In dinosaurs, a tubercle is a general term for the scales seen in skin impressions. In duck-billed dinosaurs, for example, three main types of tubercles are defined: small tubercles with no definite arrangement (ground tubercles); larger, polygonal tubercles (pavement tubercles) up to 1 cm in diameter, which are grouped into clusters separated by ground tubercles; and limpet-shaped conical scutes.
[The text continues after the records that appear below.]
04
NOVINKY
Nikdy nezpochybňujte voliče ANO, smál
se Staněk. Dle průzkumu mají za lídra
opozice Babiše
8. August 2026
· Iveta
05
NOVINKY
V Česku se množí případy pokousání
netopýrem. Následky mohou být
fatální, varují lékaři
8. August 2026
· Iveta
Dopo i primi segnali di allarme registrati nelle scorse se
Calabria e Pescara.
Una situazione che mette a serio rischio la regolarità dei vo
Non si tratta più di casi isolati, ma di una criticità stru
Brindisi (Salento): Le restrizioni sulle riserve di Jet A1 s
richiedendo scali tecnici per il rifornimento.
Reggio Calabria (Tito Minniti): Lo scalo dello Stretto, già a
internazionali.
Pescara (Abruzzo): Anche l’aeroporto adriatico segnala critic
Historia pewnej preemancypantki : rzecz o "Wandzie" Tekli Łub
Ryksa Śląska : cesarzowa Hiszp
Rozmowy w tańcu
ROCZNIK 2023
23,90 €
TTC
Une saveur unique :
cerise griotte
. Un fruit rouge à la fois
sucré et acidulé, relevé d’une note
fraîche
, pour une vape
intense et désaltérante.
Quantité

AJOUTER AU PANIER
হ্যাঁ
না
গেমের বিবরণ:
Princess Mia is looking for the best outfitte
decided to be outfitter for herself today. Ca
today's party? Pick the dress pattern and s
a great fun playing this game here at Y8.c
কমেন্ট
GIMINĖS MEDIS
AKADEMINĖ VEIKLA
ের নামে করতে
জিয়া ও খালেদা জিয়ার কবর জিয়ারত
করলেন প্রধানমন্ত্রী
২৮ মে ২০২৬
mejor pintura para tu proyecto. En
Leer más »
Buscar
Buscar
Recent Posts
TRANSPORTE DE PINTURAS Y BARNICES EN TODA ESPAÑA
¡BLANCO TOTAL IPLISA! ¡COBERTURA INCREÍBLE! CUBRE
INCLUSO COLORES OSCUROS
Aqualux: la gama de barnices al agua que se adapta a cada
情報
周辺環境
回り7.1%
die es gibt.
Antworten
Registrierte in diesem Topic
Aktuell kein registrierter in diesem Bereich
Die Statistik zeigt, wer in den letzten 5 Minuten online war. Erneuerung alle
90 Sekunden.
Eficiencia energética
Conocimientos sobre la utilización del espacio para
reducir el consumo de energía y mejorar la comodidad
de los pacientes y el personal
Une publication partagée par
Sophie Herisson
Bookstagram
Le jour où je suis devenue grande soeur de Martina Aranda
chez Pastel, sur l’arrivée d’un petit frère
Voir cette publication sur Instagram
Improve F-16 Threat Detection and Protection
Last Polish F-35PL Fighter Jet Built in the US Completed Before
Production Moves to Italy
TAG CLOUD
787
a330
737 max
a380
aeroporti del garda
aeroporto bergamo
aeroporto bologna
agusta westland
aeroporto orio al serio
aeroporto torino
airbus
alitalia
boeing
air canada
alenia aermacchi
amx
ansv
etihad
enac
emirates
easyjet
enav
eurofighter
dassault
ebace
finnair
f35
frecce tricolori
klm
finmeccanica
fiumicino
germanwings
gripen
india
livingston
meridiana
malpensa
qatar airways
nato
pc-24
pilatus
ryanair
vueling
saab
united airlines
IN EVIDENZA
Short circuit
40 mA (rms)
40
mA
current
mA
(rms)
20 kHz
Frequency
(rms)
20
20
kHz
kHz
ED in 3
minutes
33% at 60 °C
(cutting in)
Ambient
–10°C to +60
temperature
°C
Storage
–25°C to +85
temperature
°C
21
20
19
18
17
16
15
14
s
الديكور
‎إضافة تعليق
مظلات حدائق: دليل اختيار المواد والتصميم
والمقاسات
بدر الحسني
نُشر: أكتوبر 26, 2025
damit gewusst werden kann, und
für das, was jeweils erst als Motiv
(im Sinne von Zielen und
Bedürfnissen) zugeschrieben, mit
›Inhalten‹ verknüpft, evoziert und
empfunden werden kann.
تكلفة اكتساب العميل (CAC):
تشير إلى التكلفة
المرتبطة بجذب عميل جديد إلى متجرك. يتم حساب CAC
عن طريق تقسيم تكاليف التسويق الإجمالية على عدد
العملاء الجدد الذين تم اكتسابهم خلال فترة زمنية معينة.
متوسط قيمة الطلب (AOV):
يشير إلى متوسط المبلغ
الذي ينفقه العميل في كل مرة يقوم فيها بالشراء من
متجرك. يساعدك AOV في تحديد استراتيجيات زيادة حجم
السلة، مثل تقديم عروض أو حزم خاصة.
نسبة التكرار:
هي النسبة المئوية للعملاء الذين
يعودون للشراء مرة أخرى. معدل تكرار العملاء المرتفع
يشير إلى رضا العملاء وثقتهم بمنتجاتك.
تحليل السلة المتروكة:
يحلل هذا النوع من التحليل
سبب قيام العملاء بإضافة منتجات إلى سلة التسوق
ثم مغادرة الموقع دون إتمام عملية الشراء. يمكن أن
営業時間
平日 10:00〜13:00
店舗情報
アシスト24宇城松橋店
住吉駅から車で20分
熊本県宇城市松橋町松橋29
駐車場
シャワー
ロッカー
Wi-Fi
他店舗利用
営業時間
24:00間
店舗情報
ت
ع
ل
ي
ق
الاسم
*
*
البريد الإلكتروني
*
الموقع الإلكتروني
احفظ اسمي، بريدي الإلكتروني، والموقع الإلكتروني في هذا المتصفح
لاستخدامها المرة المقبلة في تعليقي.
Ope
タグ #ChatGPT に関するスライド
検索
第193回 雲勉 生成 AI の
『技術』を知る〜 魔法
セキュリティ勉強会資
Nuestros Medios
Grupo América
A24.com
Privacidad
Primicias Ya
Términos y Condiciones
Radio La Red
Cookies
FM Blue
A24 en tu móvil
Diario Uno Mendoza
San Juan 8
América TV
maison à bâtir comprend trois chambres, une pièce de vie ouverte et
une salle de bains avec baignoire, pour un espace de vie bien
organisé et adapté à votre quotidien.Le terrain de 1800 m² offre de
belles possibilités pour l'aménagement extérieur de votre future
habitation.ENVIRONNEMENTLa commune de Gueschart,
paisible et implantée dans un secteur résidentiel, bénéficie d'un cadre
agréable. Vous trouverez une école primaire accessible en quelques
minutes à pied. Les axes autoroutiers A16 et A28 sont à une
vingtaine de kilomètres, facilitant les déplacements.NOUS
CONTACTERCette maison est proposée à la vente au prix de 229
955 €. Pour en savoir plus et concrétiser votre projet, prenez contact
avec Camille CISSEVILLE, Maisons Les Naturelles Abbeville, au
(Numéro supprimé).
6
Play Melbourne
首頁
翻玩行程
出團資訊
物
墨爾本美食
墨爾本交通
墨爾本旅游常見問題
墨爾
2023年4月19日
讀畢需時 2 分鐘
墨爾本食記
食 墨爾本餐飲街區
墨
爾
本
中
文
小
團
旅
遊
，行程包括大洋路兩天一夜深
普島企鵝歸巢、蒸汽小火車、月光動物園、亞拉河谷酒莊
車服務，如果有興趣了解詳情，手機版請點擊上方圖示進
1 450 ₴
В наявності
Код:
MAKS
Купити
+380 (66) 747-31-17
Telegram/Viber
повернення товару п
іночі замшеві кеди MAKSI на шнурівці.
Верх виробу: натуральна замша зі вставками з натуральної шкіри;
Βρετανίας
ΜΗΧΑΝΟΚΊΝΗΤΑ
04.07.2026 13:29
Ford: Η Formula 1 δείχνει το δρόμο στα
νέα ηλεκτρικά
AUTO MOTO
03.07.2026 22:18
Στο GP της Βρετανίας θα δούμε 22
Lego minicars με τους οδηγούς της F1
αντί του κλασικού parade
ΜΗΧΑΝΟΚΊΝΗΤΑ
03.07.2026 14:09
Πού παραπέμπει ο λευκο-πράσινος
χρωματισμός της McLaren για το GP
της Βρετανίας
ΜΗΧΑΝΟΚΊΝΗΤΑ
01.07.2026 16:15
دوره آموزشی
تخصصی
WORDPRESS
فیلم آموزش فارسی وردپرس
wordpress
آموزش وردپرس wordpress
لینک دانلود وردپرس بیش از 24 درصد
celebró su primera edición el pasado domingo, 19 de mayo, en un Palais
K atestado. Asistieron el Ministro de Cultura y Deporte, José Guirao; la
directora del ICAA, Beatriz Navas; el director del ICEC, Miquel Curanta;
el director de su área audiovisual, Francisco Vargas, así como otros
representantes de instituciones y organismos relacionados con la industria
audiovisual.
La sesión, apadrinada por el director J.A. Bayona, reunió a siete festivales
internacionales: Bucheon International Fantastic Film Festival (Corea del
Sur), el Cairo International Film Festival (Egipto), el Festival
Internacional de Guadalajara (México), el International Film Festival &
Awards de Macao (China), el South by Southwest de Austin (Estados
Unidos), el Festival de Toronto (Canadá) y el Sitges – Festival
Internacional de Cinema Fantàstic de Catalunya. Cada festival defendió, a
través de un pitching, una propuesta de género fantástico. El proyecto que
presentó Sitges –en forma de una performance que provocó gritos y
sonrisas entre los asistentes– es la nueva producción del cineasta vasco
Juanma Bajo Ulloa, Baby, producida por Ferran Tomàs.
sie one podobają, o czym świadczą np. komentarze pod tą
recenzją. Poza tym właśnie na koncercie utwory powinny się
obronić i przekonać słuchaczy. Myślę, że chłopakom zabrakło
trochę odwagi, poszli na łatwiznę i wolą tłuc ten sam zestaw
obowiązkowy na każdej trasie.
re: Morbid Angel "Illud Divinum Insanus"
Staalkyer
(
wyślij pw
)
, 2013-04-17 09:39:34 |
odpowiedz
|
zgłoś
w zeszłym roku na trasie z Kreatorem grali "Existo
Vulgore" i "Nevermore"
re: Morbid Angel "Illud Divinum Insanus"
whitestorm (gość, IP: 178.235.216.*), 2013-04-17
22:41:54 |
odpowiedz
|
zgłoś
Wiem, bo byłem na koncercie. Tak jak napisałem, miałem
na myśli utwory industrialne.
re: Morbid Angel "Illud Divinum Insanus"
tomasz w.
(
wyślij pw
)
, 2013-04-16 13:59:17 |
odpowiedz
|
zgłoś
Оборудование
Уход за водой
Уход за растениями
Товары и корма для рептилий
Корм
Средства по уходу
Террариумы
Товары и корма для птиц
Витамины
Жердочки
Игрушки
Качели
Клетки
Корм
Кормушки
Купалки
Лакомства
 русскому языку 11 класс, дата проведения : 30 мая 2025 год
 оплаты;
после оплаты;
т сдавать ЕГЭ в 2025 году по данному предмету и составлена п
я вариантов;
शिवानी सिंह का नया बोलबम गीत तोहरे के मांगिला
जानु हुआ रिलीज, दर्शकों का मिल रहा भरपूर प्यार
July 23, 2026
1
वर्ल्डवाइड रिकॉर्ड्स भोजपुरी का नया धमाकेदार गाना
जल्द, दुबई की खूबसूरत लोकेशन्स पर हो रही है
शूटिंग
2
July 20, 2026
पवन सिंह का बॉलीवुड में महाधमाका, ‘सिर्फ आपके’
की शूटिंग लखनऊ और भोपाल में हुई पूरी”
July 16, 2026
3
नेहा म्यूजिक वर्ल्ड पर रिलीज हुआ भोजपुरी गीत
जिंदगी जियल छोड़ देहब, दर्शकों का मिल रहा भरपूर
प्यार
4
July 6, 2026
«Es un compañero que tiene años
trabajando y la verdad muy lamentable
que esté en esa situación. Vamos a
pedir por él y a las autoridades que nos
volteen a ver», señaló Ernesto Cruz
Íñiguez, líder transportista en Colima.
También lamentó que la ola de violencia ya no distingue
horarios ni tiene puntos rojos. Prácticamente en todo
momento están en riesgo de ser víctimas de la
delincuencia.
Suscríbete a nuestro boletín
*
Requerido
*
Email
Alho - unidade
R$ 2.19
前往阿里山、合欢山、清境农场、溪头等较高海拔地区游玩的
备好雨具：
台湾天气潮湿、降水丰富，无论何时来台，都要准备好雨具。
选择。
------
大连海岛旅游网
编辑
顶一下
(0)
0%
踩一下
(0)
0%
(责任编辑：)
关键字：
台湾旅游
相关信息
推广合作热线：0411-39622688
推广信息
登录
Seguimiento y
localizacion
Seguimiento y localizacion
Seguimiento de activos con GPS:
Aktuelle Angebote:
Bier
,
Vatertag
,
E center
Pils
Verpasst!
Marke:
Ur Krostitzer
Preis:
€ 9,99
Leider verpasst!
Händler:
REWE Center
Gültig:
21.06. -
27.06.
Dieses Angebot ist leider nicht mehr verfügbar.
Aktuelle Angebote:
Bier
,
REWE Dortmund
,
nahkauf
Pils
In fish, nuptial tubercles are formed on males for breeding. Nuptial pads on frogs also comprise keratinised tubercles.

==In humans==
Within the human body, there are numerous sites where tubercles develop. On bones, they are usually eminences used for muscle connections. Larger tubercles are also known as tuberosities.

===Mouth===
Tubercles are usually found behind the last molar in the upper jaw, covered by the gum. Surgery can be done to make tubercles less prominent.

===Bones===

In the human skeleton, a tubercle or tuberosity is a protrusion that serves as an attachment for skeletal muscles. The muscles attach by tendons, where the enthesis is the connective tissue between the tendon and bone. For example, the tibial tuberosity creates an attachment point for the ligamentum patellae, or patellar ligament.

===Lungs===

Tubercles are nodules that contain caseous necrosis, which form in the lungs as a result of an infection with Mycobacterium tuberculosis in the patients with tuberculosis. Granulomas form in the infected tissue and undergo necrosis in the centre. Tubercles are also known as tuberculous nodules, or tuberculomas. The affected parts develop lesions in the form of small nodules called tubercles, from which the disease gets its name.

===Ears===
Around the sixth week of gestation, six swellings of tissue, called the hillocks of His, (Note: Named after Wilhelm His Sr. who first described them in 1855.) arise around the area that will form the ear canal. These eventually coalesce to form the outer ear. Darwin's tubercle is a minor malformation of the junction of the fourth and fifth hillocks of His. It is found in a substantial minority of people and takes the form of a cartilaginous node or bump on the rim of their outer ear, which is thought to be the vestige of a joint that allowed the top part of the ancestral ear to swivel or flop down over the opening to the ear.

===Genitals===
The genital tubercle is a small bump that eventually develops into a penis or a clitoris on a human fetus.

===Brain===
The septotubercular tract can be found in the human, as well as in the sheep brain. It is found nearby the septohypothalamic tract. Its function to the brain is ambiguous at this point.

Also, the tuberculum sellae is found at the base of the skull, which holds the hypophysis.